Rammstein’s last studio album, Liebe Ist Für Alle Da, came out in October 2009 and since then they have spent most of their time touring their explicit, pyro-centric and almost carnival-like live show. The first new music to appear from any of the members since then was Emigrate’s second album Silent So Long, which was released just last month. Is this increase in activity from side projects just part of the natural album cycle that is becoming increasingly popular with larger bands, or something more potent; perhaps even the beginning of the end for Rammstein?
It would certainly be a shame if it was.
Rammstein grew from the height of industrial metal in the early nineties and have probably been the greatest success story from the scene (with the exception of Nine Inch Nails), outlasting many of their contemporaries and evolving just enough to maintain relevant, without sacrificing their unique brand (and it really is a brand) of metal. Their first, and only, significant slip came with 2005’s Rosenrot, which although was a solid album, failed to make the same impact as predecessors Reise, Reise and Mutter, perhaps stemming from it beginning life as a Reise, Reise Volume 2. This was subsequently corrected with the release of the monolithic Liebe Est Für Alle Da, which was their darkest and heaviest effort to date.
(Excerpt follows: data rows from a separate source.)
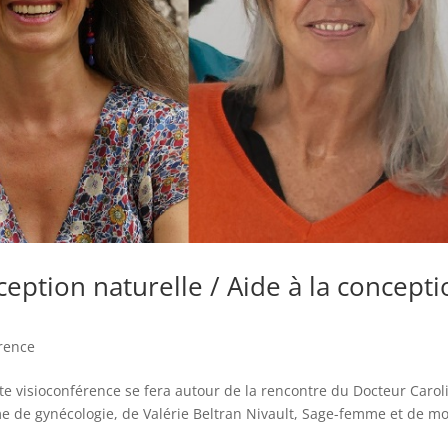
ception naturelle / Aide à la concept
rence
te visioconférence se fera autour de la rencontre du Docteur Carol
e de gynécologie, de Valérie Beltran Nivault, Sage-femme et de mo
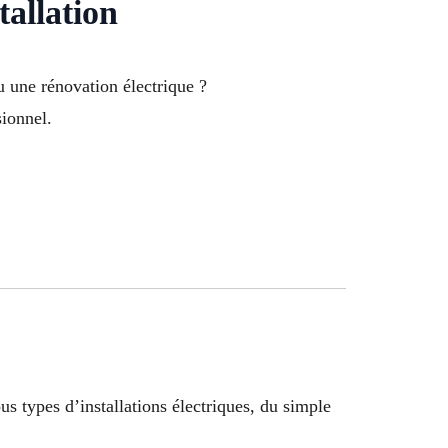
allation
 une rénovation électrique ?
sionnel.
ous types d’installations électriques, du simple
With the announcement that Till Lindemann has formed a self-titled side project with Swedish producer Peter Tagtgren (also of Hypocrisy and Pain) it now leaves the two most prominent members of the band busy with other projects for the near-future. It therefore seems unlikely that the band will get back together this year, pushing the earliest possible release date for a new album back to mid-late 2016s, maybe even 2017.
However with the release of a best-of collection in 2011, entitled Made in Germany 1995-2011, and a sister collection for their music videos, combined with this increased side project activity, is it likely the band will reunite at all? In an interview with Metal Hammer (see below) guitarist, and Emigrate frontman, Richard Kruspe stated that the band meet up once a year to discuss their future and when they meet again in 2015 they will decide whether to regroup or to continue doing their separate pursuits. It seems there is still desire to do something within the band, but like many of the bigger bands these days, the repeated album cycle does not seen to excite the members anymore.
There are reports suggesting that one of the reasons Metallica are not rushing to complete a new record is because of the unprofitable nature of the album creation process, which makes their continual touring a logical business decision. Maybe Rammstein have reached the same stage of their career; when they too can rely on their back catalogue and infamous live show to avoid entering the studio as regularly as smaller bands must.
Whatever Rammstein end up doing, 2015 looks to be a crucial year in their history, not only because it marks their twentieth birthday.